このようにムーアの法則を、まだしばらく前進させられる見通しが立っている。だが、「以前と同じシステムコンポーネントのまま、トランジスタを微細化するだけでは十分ではない」とBohr氏。それが「過去数十年にわたるスケーリングからIntelが学んだ教訓だ」と述べた。単純に性能を引き上げるためのスケーリングでは、複雑になるデメリットが浮き彫りになってしまう。Nehalem (Core i7)が複数の機能ユニットを備えた高機能チップとなっているように、今日のスケーリングは異なるコンポーネントを1つに統合できる点に価値を見いだしている。それによってエネルギー効率や電力管理、パラレリズム、またはアダプティブ回路など様々な方向に可能性が広がる。

効率性と並列性に優れた脳

システム統合へと向かうスケーリングをBohr氏は、生物の進化に重ねて説明した。複合分子をトランジスタと考えると、単細胞生物はIC、多細胞生物はマイクロプロセッサPCである。は虫類に相当する電子システムとして、DARPA Grand Challengeを制したスタンフォード大学の無人ロボット自動車を挙げた。同自動車は、GPS、レーザ、カメラ、レーダーシステムから送られてくるデータをサーバで処理しながら自律走行を実現している。センサからの情報をベースにシンプルに行動するは虫類に近いというわけだ。その進化の先としてヒトの脳を目標にすれば、未来のコンピューティングデバイスは、パワフルな処理能力とセンサを組み合わせて、ユーザーや周囲に環境に応じてアダプティブにふるまうようになる。動きや感情、言語などを認識するようになるだろう。
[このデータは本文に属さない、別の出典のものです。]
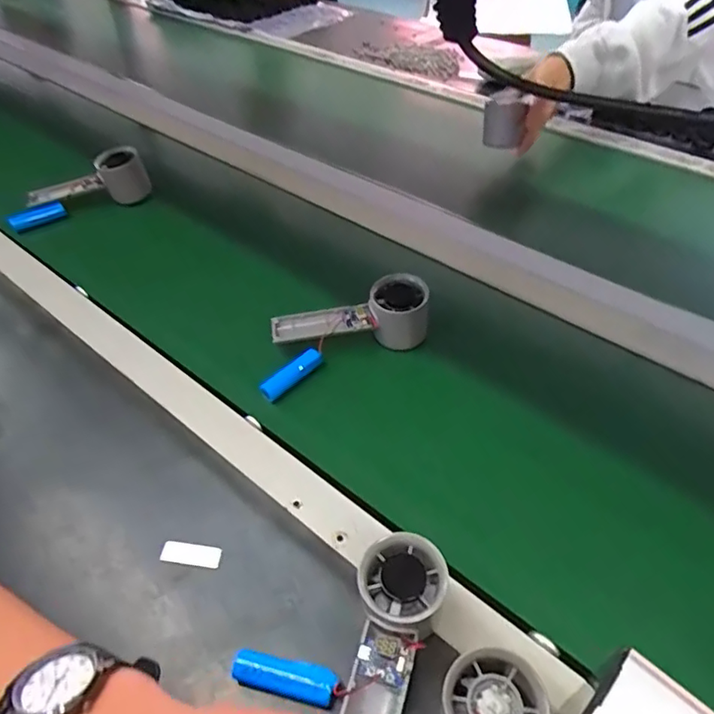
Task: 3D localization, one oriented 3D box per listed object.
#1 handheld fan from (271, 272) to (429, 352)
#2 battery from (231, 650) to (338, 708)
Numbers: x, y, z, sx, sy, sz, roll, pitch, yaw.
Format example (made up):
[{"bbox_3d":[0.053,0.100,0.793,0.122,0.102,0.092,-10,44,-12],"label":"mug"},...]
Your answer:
[{"bbox_3d":[-0.005,-0.035,0.579,0.155,0.053,0.053,-11,48,6],"label":"handheld fan"},{"bbox_3d":[-0.047,0.208,0.371,0.067,0.017,0.023,13,48,9],"label":"battery"}]

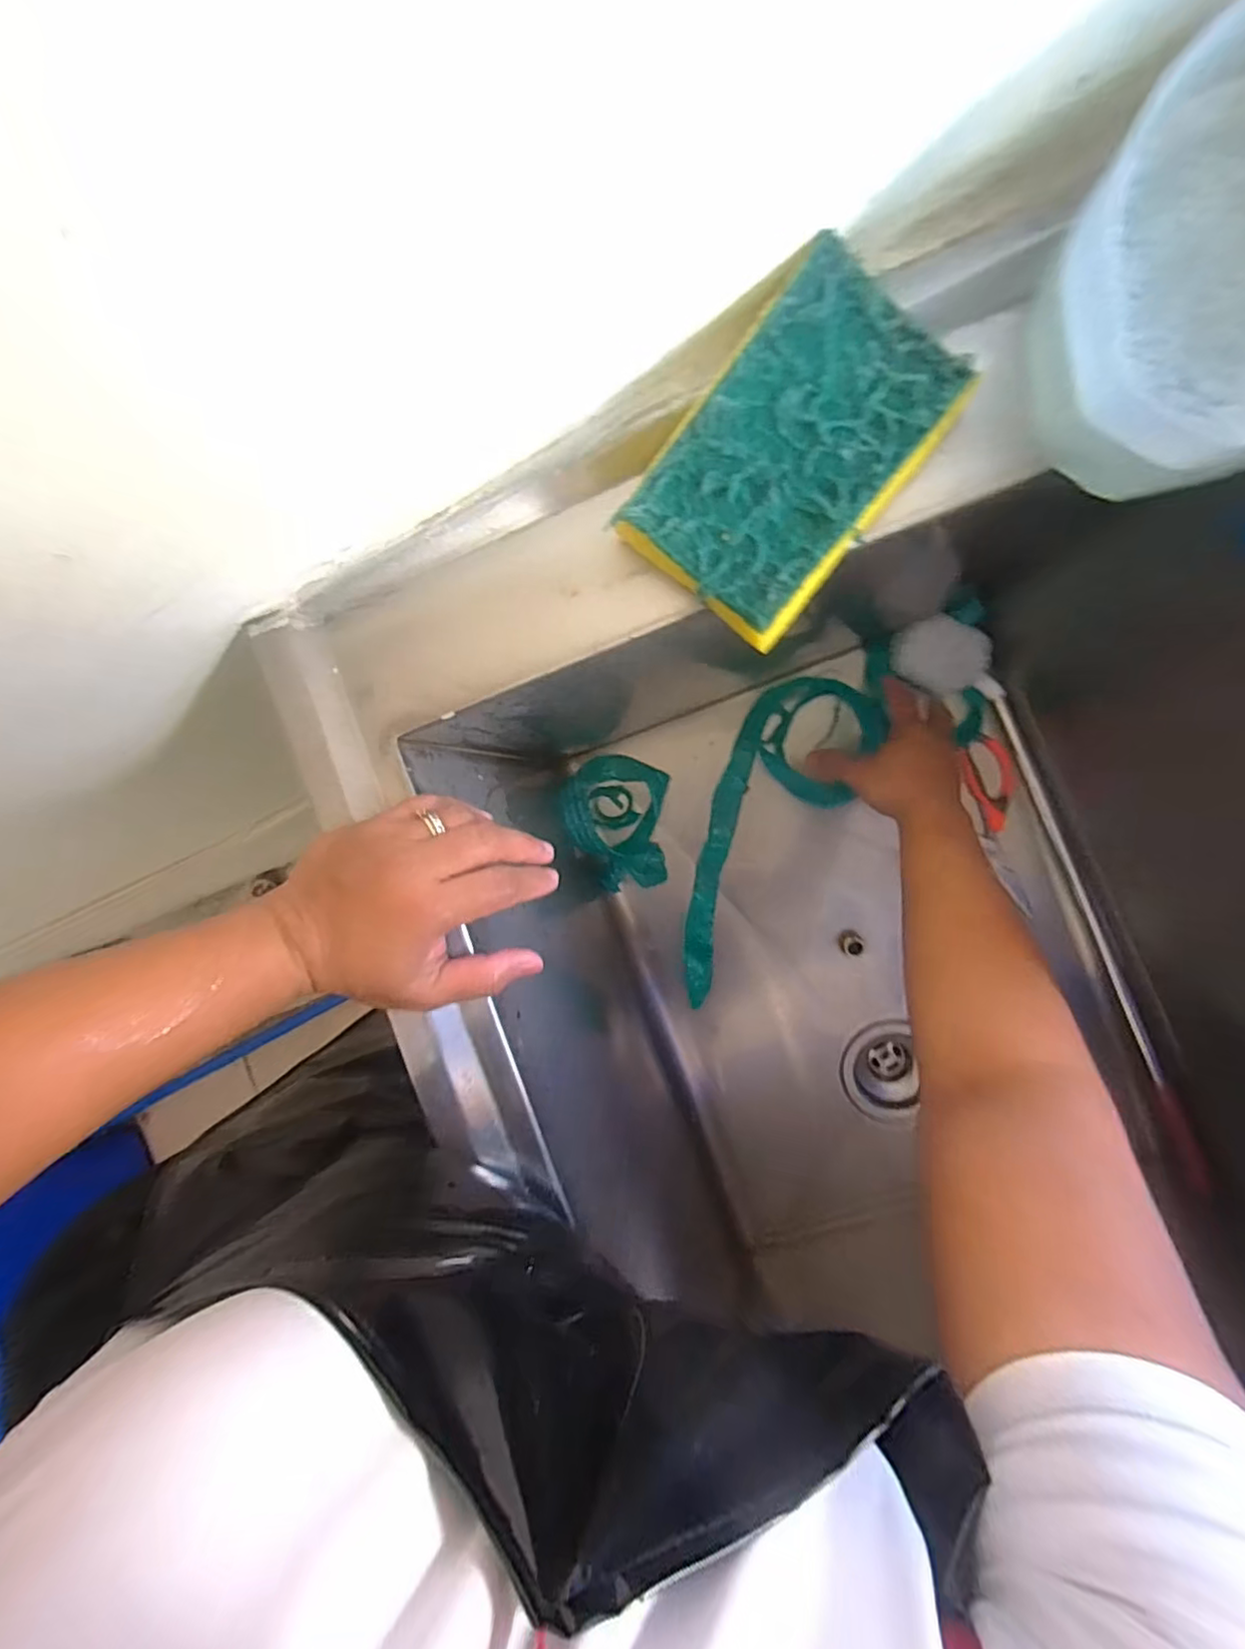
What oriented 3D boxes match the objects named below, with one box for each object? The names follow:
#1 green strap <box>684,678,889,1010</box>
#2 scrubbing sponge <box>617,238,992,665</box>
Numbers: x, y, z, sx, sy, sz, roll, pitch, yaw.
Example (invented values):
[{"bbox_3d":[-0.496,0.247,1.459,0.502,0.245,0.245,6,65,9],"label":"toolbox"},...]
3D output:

脳と今日のPCシステムを比べてみると、脳細胞は直径50μm。ニューロンは1兆、シナプスは1000兆だ。一方、最新のNehalemプロセッサのトランジスタ数は7億3,100万個である。スピードという点ではプロセッサが圧倒的だ。脳の100Hzに対して、プロセッサは2GHz以上。インターコネクトでもプロセッサの方が速い。それでも勝負にならないのは、脳のエネルギー効率の良さと並列処理性能にある。トランジスタの300mVに対して、脳細胞は10~20mVの電圧で動作する。脳全体のエネルギー消費量は20W。コンピュータシステムは40Wだ。これでヒトは目/耳/舌/鼻/触覚から入ってくる大量の情報を、極めて高度な並列システムによって同時に処理し続ける。キーボード/マウスやUSBデバイスからの入力情報を処理するだけの今日のPCは、は虫類以前の存在だ。「進化のピークははるか先であり、まだまだ多くのことを我々は学ばないと行けない」とBohr氏。

Bohr氏の講演によって、2年連続でISSCCのプレナリーセッションで脳の働きが取り上げられたことになる。昨年はPalmやHandspringの創業者として知られるJeff Hawkins氏が、新皮質アルゴリズムという考えから、脳の働きをコンピューティングに取り入れる試みを講演した。同氏はNumentaという会社で、知能の仕組みを解明し、ソフトウェアとして実装する作業を進めている。その際ハードウェアの設計については時期尚早として言及を避けた。それからわずか1年後のISSCCで、System-on-a-chip(SoC)へと向かう半導体のスケーリングと生物の進化を並べて考える講演が行われた。昨年はぼんやりとした未来だったものに、今年は明確な道すじが付けられた印象だ。